El secretario de Obras Públicas, Carlos de Anda, realizó un recorrido de supervisión por diversos puntos del Canal Pluvial Concordia, verificando el funcionamiento de una infraestructura que hoy demuestra su utilidad. Desde el tramo ubicado entre Municipio Libre y Laguna Madre, pasando por Lago de Chapala, la colonia Los Aztecas y hasta llegar a El Laguito, el funcionario constató que el agua sigue su curso natural gracias a un sistema que recibe mantenimiento constante y que fue diseñado para responder durante las lluvias.
Lo interesante es que el recorrido no fue una simple gira de protocolo. Fue una demostración práctica de que la inversión pública está funcionando.
El caso del Canal Concordia es un ejemplo claro. Detrás del flujo aparentemente normal del agua existe una combinación de planeación, limpieza, desazolve, retiro de carrizo, basura y sedimentos, además de una infraestructura hidráulica que durante años fue fortalecida por la administración municipal.
Pero quizás el dato más importante es otro.
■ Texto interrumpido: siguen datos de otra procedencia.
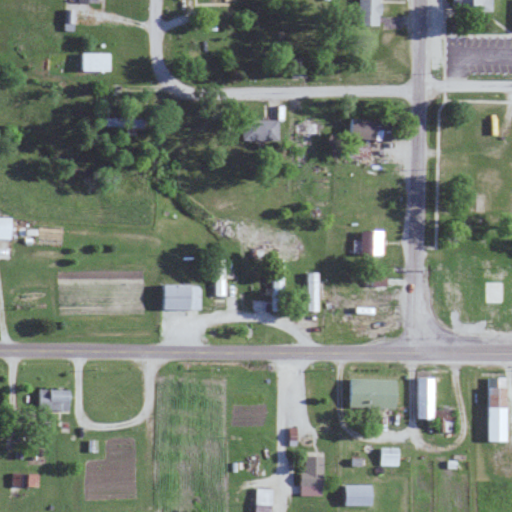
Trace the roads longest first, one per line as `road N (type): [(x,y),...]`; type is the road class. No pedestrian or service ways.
road 1 (secondary): [(0,349),(511,354)]
road 2 (tertiary): [(413,353),(415,0)]
road 3 (residential): [(415,88),(182,88),(156,66),(153,0)]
Hoy Nuevo Laredo cuenta con sistemas sanitarios y pluviales separados. Parece una cuestión técnica, pero representa una diferencia enorme para la salud pública, la eficiencia del drenaje y la capacidad de respuesta durante las precipitaciones intensas.
Por eso el recorrido de Carlos de Anda deja una conclusión inevitable, Carmen Lilia no se equivocó cuando decidió apostarle a la infraestructura hidráulica de la ciudad. Los millones invertidos bajo tierra hoy están dando la cara sobre la superficie… ¿Qué, no?, NOS LEEMOS.